HathiTrust Digital Library
24 June 1922, Southern Lumberman, pg. 62, cols. 1-2:
Making People Think
One cynical wag says only 5 per cent of the people think, while 10 per cent merely think they think, and 85 per cent don’t want to bother with thinking at all.
Then another wag puts the question, if 85 per cent of the people don’t want to think, what are you going to do about it?
HathiTrust Digital Library
July 1922, The Clay-Worker, “Current Comment,” pg. 68, col. 1:
If only 5 per cent of people think, 10 per cent think they think and the other 85 per ent don’t want to think, then what is there to do about it?
HathiTrust Digital Library
October 1922, The California Countryman, pg. 8, col. 3:
Edison says but two per cent of the people think.
26 October 1922, The Morning Oregonian (Portland, OR), “Sectarian Division Deplored,” pg. 10, col. 8:
It has been said that “only 5 per cent of the people think.”
7 November 1922, Decatur (IL) Review, pg. 8, col. 2:
AFRAID OF THIS PERSON.
We read on the screen that the chief censor of the state of Ohio is moved in this fashion: “The people are not fit to judge for themselves. Statistics prove than only 10 per cent of the people are thinking persons; 15 per cent of the people think part of the time, while 75 per cent never think at all.”
Google Books
The New Capitalism
By Simon Alexander Baldus
Chicago, IL: O’Donnell
1923
Pg. 476:
The answer is given by the cynic who said that five percent of the people think; ten percent, think they think; and eighty-five percent would rather die than think.
16 January 1923, Aberdeen (SD) Daily News, pg. 3, col. 4:
FARMERS SHOULD THINK!
At last, by God, thank light is breaking!
Yesterday, President H. B. Test of the Brown Co. Farm Bureau called on the farmers to think. The great statistician Babson, says only five percent of the people think. The others only think they think. They let the high-grade, paid propagandists for special interests do the thinking for them. For many years the big interests have spent vest sums to “educate” the people in their way of thinking. The mails are burdened in the weekly and daily papers and fed to the unsuspecting, unthinking masses—the 95% of the people.

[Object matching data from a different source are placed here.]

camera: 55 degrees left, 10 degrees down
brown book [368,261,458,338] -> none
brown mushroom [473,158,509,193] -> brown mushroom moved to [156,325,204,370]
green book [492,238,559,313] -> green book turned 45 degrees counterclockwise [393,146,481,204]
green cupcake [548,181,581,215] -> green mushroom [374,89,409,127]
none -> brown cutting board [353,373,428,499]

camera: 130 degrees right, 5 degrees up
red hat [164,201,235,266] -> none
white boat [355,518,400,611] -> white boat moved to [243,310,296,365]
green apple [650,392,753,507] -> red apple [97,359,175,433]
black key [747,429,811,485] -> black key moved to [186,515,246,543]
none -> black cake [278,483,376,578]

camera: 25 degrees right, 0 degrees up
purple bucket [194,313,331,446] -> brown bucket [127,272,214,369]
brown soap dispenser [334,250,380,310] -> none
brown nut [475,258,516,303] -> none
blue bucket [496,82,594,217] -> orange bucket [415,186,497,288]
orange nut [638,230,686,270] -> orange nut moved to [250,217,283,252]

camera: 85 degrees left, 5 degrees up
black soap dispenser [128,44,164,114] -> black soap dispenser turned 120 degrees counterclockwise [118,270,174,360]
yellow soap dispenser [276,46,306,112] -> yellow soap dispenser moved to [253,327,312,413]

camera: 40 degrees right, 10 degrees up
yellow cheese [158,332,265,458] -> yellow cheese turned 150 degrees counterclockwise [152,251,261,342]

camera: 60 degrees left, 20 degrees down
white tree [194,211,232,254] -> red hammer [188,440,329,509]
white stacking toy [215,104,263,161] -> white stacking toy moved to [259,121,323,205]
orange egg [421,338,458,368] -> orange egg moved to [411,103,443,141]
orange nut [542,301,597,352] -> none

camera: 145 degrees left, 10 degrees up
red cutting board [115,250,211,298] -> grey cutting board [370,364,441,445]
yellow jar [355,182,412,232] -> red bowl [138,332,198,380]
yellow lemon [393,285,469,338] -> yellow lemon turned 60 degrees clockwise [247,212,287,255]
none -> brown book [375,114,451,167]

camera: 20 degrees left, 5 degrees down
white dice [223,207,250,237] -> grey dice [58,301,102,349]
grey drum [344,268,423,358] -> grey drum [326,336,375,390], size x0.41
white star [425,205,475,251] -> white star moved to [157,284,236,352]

19 May 1923, The Chronicle-Telegram (Elyria, OH), “Jordan Motor Car Co. Sizes Situation,” pg. 7, cols. 2-3:
Since only five percent of the people think, says the survey, and ten per cent imitate the thinkers, while eighty-five per cent believe what they read and hear, a very interesting, but temporary, state of mind prevails among business men throughout the United States this spring.
Doug Ross @ Journal
SATURDAY, NOVEMBER 02, 2013
A Culture of Ignorance, Part One
Guest post by Jim Quinn
“Five percent of the people think;
ten percent of the people think they think;
and the other eighty-five percent would rather die than think.”